Dans l’ensemble, la modification du caractère telle que nous l’avons brossée ici en quelques traits, exprime le dépassement progressif du narcissisme qui régissait les premiers stades de la genèse du caractère. Dans sa forme définitive, le caractère de l’homme conserve quelques-uns de ces éléments ; car l’expérience nous apprend qu’aucune phase du développement organique n’est jamais radicalement ni dépassée ni effacée. Au contraire, tout nouveau résultat du développement porte en lui des signes émanant des étapes antérieures. Mais, même si les phénomènes primitifs d’amour de soi se maintiennent partiellement, nous pouvons considérer que l’étape ultime du caractère est relativement non narcissique.
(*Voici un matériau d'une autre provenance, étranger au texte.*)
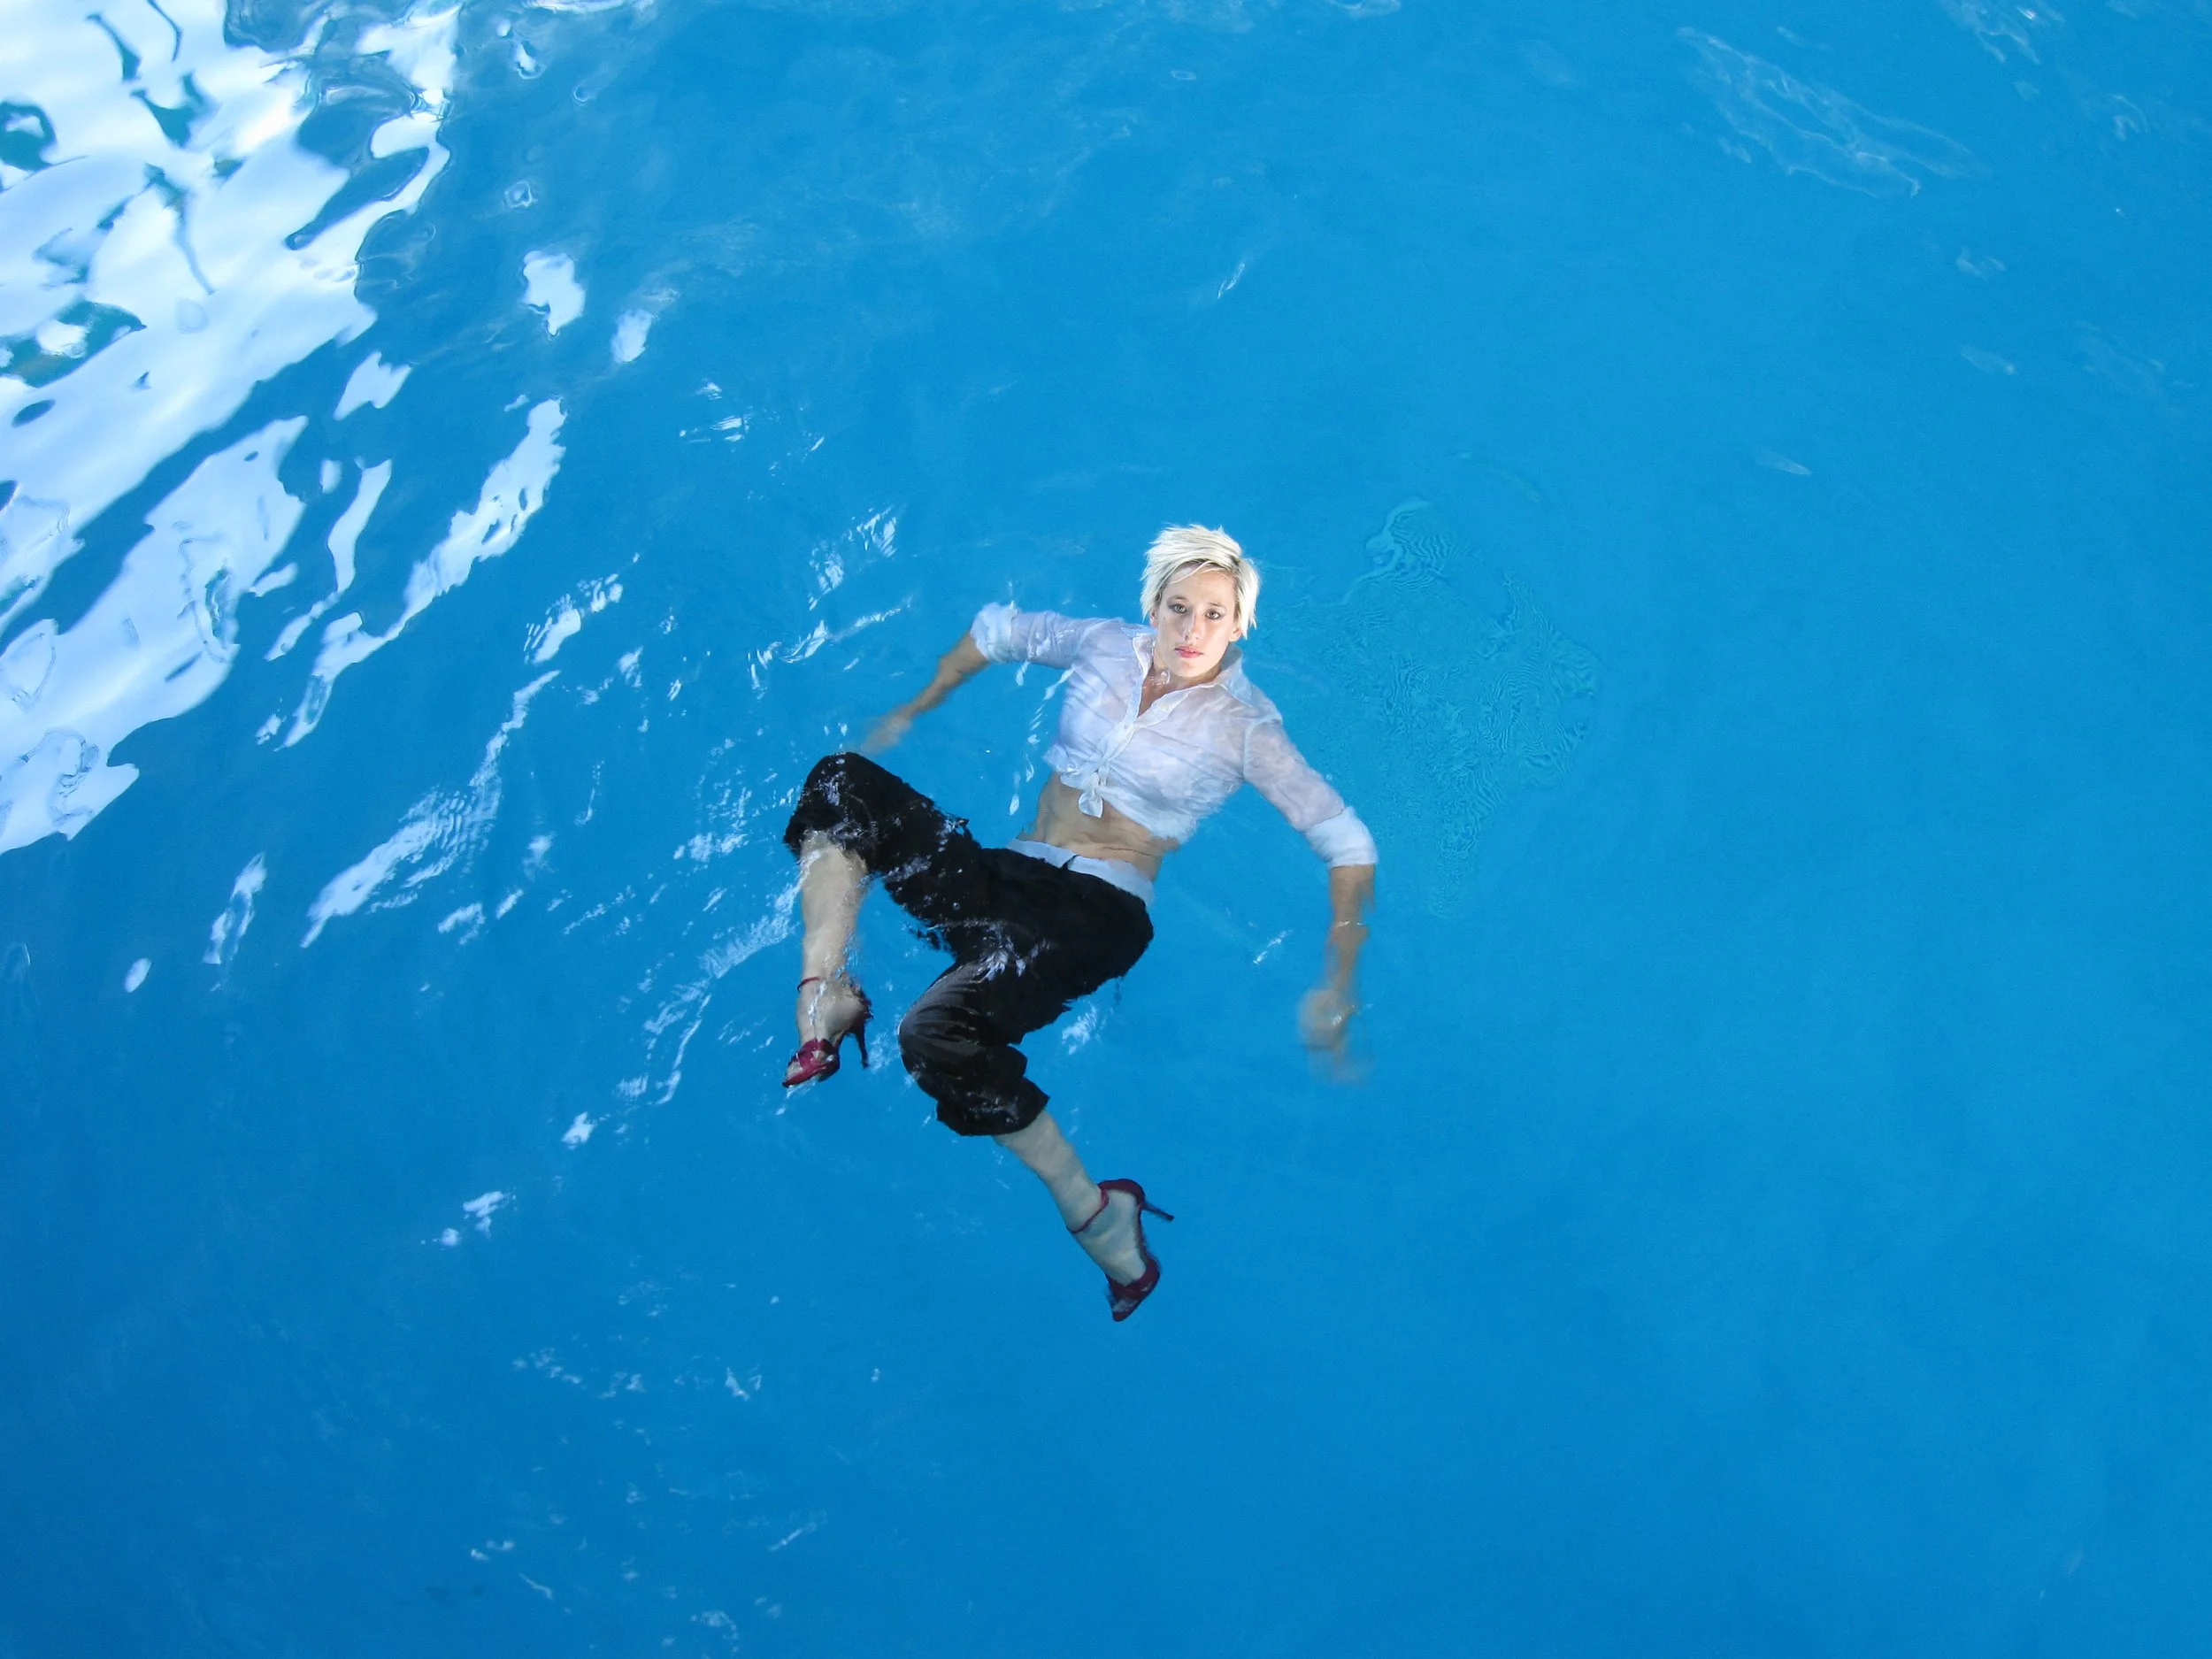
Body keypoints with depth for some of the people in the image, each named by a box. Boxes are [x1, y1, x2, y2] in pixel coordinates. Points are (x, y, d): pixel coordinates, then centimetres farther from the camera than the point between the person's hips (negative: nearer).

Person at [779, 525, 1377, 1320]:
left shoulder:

Pour relatif qu’il soit également, le dépassement de l’ambivalence a une importance extrême dans la formation du caractère. Divers exemples nous ont montré comment le caractère, une fois le stade ultime de son développement atteint, reste à égale distance des extrêmes. Nous rappelons que la persistance d’un violent conflit d’ambivalence dans le caractère recèle et pour le sujet et pour son entourage le danger permanent d’une bascule d’un extrême à l’autre.

Une évolution aussi parachevée que possible du caractère, jusqu’à l’étape supposée par nous comme la plus élevée de développement, exige donc avant tout un degré suffisant d’affects tendres et amicaux. Elle va de pair avec le dépassement relatif du narcissisme et de l’ambivalence.

Nous avons vu que l’opinion courante sur la genèse du caractère ne donne pas un aperçu suffisant des sources de ce développement, dans sa totalité. La psychanalyse, au contraire, grâce à des recherches empiriques, dégage des liens étroits entre la formation du caractère et le développement psychosexuel de l’enfant, en particulier les stades d’organisation de la libido et l’établissement des relations libidinales objectales. En outre, la psychanalyse nous permet de voir que même une fois la période d’enfance révolue, le caractère de l’homme est le théâtre de progressions et de régressions.

Considérer le caractère comme étroitement et constamment lié à toutes les autres manifestations de la psycho-sexualité, et admettre l’existence de modifications, même au delà de l’enfance, conduit à envisager une psychanalyse normative des formations caractérielles pathologiques.. La pratique ne nous confronte pas seulement avec la tâche de traiter des affections névrotiques au sens strict. Il n’est que trop fréquent que nous ayons à soigner, outre celles-ci, ou même avant toute chose, des variantes pathologiques du caractère. Les expériences recueillies jusqu’ici dans ce domaine peuvent se résumer en ces termes : « l’analyse du caractère » appartient aux tâches les plus ardues exigées du psychanalyste, mais, pour un certain nombre de cas, c’est la plus profitable. Actuellement, nous ne sommes pas en mesure de porter un jugement d’ensemble sur les effets thérapeutiques de l’analyse du caractère ; des investigations ultérieures devraient y parvenir.